This post is all about how data is distributed (Netezza distribution key) in Netezza server. Feel free to make comments or suggestions to improve it, or pass it on if you like.
Let’s first understand how NPS stores the data on disk drives. Each Snippet Processor in the Snippet Processing Unit (SPU) has a dedicated hard drive has its separate CPU, FPGA, separate RAM memory, hard disks and the data on stored on drive is called a data slice.
Read:
- Changing Netezza Table Distribution Key
- Cluster Based Tables (CBT) in Netezza
- Working with Netezza Zone Maps
- Netezza Skew and How to Avoid it
Netezza Partitions
Before going to Netezza distribution you may want to learn about SPU. Each snippet processing unit (SPU) disk is divided into three partitions.
Primary Partition: This partition contains its own set of data.

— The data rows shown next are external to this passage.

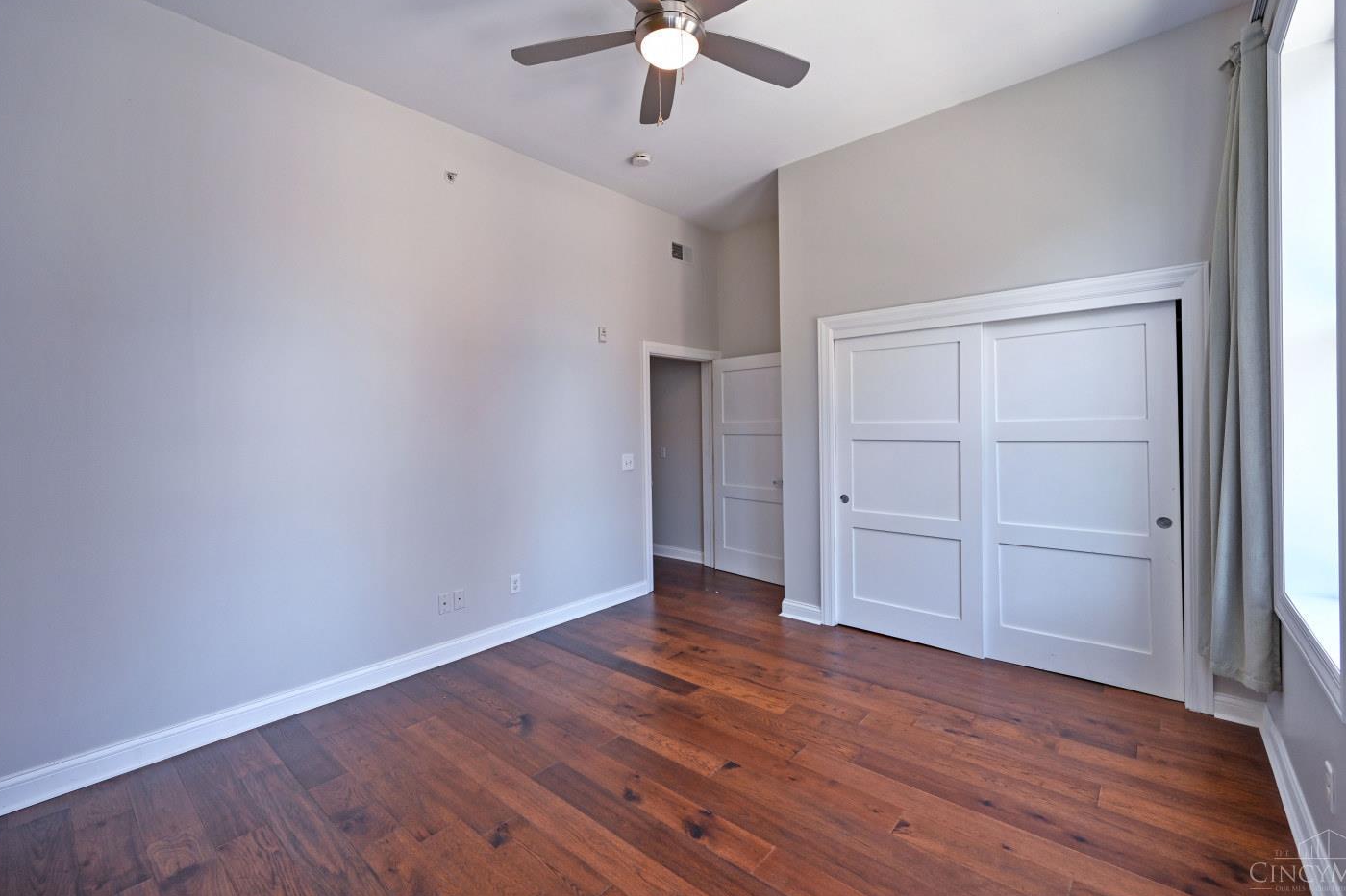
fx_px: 561
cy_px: 425
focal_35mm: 15
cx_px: 676
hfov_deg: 100.4
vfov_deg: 77.3
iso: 360
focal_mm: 14
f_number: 4
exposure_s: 1/60
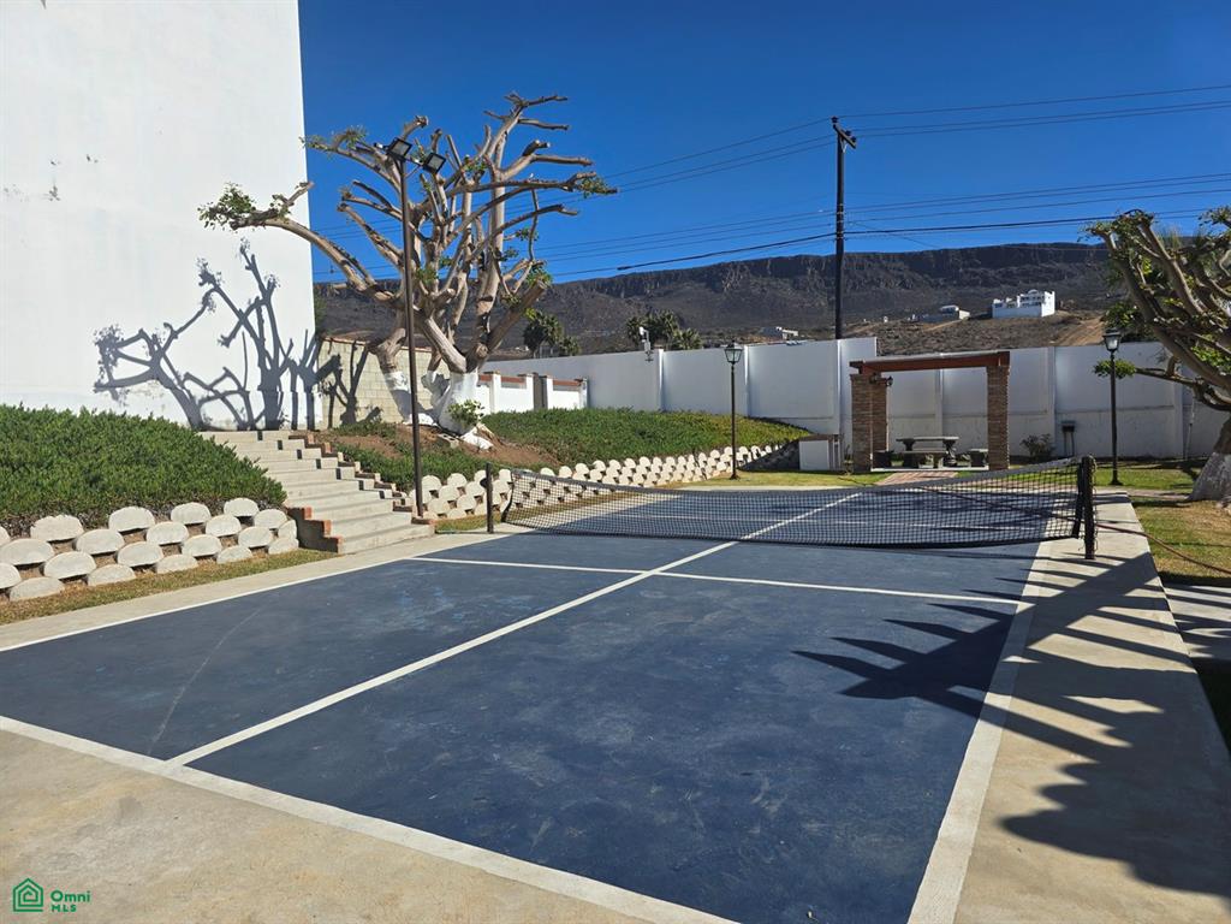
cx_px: 616
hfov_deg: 73.9
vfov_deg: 58.9
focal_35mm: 23
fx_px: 818
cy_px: 462
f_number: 1.7
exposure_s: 1/1402
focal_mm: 6.3
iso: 12
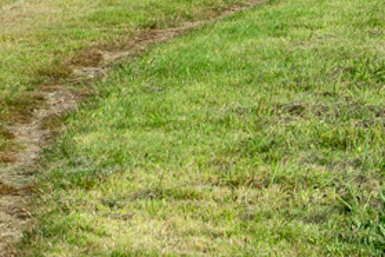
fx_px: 4137
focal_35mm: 387
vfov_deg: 3.5
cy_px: -339
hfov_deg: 5.3
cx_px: -70
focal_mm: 45
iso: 125
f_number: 9
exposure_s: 1/400
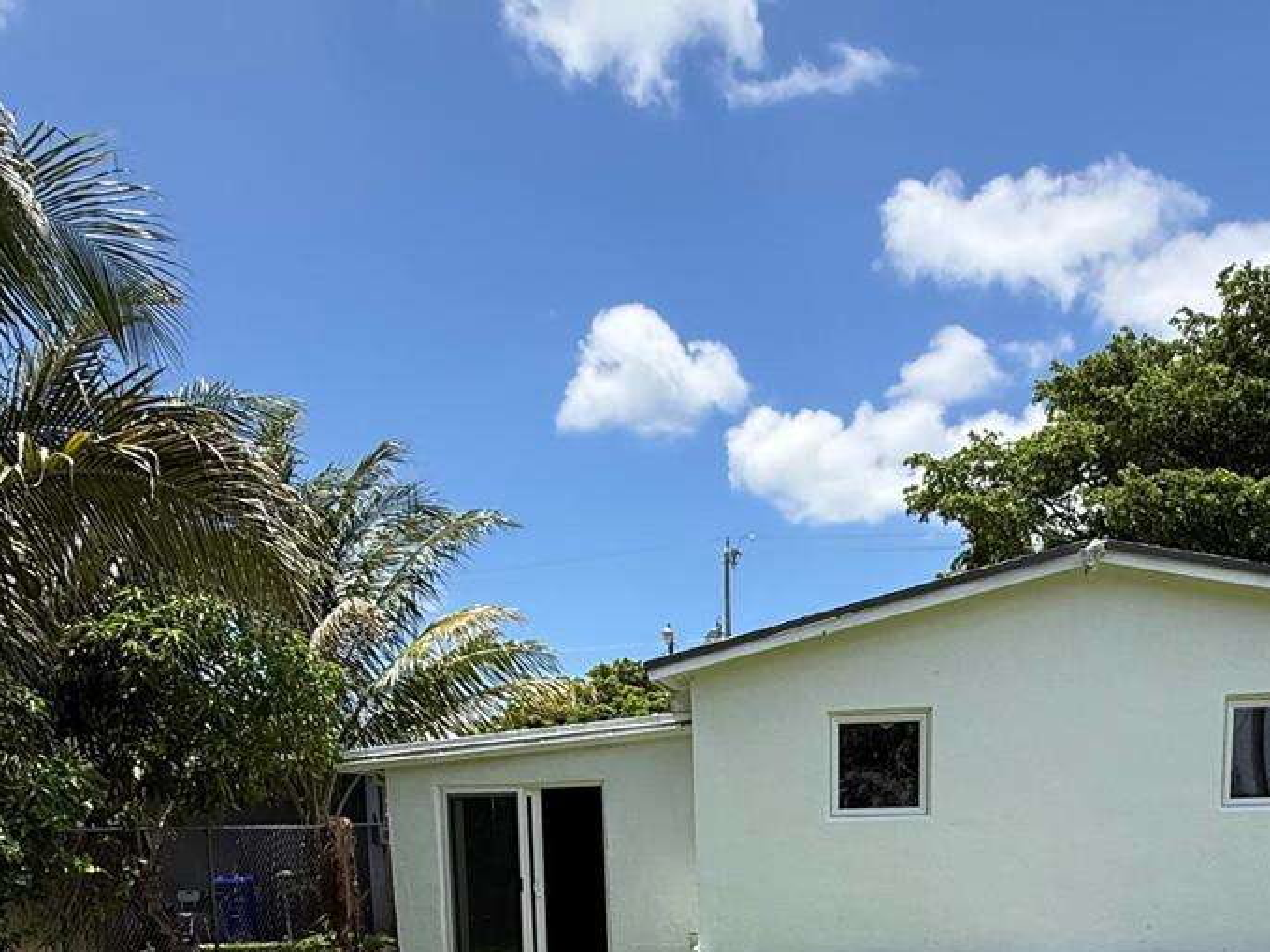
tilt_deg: -7.9
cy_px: 1032
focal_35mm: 33
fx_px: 1210
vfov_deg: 36.7
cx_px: 714
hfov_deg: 55.2
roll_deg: +1.2
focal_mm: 2.22
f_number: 2.2
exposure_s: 1/1572
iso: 50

Mirror Partition: This partition contains another SPU’s primary partition data. The mirror partition automatically mirrors another SPU’s primary data slice. This process is called mirroring. In multi-rack configuration, a SPU mirror is located in another rack. This enables the Netezza to handle the fault tolerance. In case of racks fails, data is mirrored in other rack and can be recovered. This process is also called replication.
Swap Partition: Swap partition is used for aggregating, sorting and other query operations. Swap partition is not mirrored in other word it is called temp or intermediate processing data. Netezza makes use of this temp partition to perform the SQL operations.
Tables are split across multiple SPUs, data slices and the data is stored in groups in same or nearby data slices according to rows, while data is compressed according to identical column values i.e. columnar compression.
Now the question is, what is Netezza Distribution key and how the data is distributed?
The actual distribution of data across disks is determined by the Netezza distribution key(s) provided in table definition.
In fact, in Netezza there are two types of distribution methods available, a Hash and Random distribution. There should be a distribution column(s) specified, if the DISTRIBUTE ON clause is not specified, the system uses first column as the default Distribution column using the hash algorithm. The maximum number of columns that can specify in distribution on clause is four. When the system creates record in the Netezza data base it assign those records to logical slices based on their distribution key(s) and then pushed to physical stored identified in logical slices. Netezza creates zone maps for the loaded records
Data should uniformly distribute across all the data slices, the processing performance is directly dependent on it. The even distribution of the data over all data slices is directly related to key column(s) used in distribution on clause. Bad distribution key(s) can cause the Netezza to place data on same slices and that will cause the data skew, a major performance bottleneck.
For example, consider table is distributed on the column that contains only flags such as Y or N. When data is inserted into table, hashed value will be pointing to only two data slices and data will be place on those slices.
A distribution method that distributes data evenly across all data slices is the single most important factor that can increase overall system performance. Bad distribution key(s) can result in uneven distribution of a table across data slices and SPUs that will cause skew, causing data to be redistributed or broadcasted, of course that will hamper the system performance. It is very important to identify the correct and proper distribution key when creating table definition and that require the extremely good knowledge on data and system.
Keep the table structure simple that helps to attain maximum co-locations so that Netezza can use its MPP power to give you result as fast as possible.
Distribution on multiple keys
The maximum number of columns that can specify in distribution on clause is four. Keep in mind that you should not use the multiple keys to distribute data if the chosen key provides good data distribution. However, distribution keys should be used in join condition in order to achieve co-location. If we use multiple distribution keys, then those columns must be used in joining conditions. That is very rare case so it is better to stick to single distribution key that provides good data distribution. The distribution is not an index – it is based on hash algorithm. In multi-key distributions, the join does not look at one column then the next; it looks at all three combinations at once because they are hashed together for the distribution.
Leaving out ‘Distribution on’ clause in Netezza distribution
If Netezza distribution key is not specified, system will, by default distribute the data on first column (just like Teradata) using hash partition method. This process sometime can cause the skew if the first column is something like flag. The best method is to distribute data on column or on random if you are not able identify the best column.
What are factors when choosing Netezza distribution key?
When choosing which columns should be the distribution key for a table, your goal should be uniform distribution of the rows and optimal access to the data. The main goal of the distribution is to get data co-located.
Consider the following factors when choosing distribution keys:
- The more distinct the distribution key values, the better.
- The system distributes rows with the same distribution key value to the same data slice.
- Parallel processing is more efficient when you have distributed table rows evenly across the data slices.
- Tables used together should use the same columns for their distribution key. For example, in an order system application, use the Customer ID as the distribution key for both the customer table and the order table.
- If a particular key is used largely in Equi-join clauses, then that key is a good choice for the distribution key.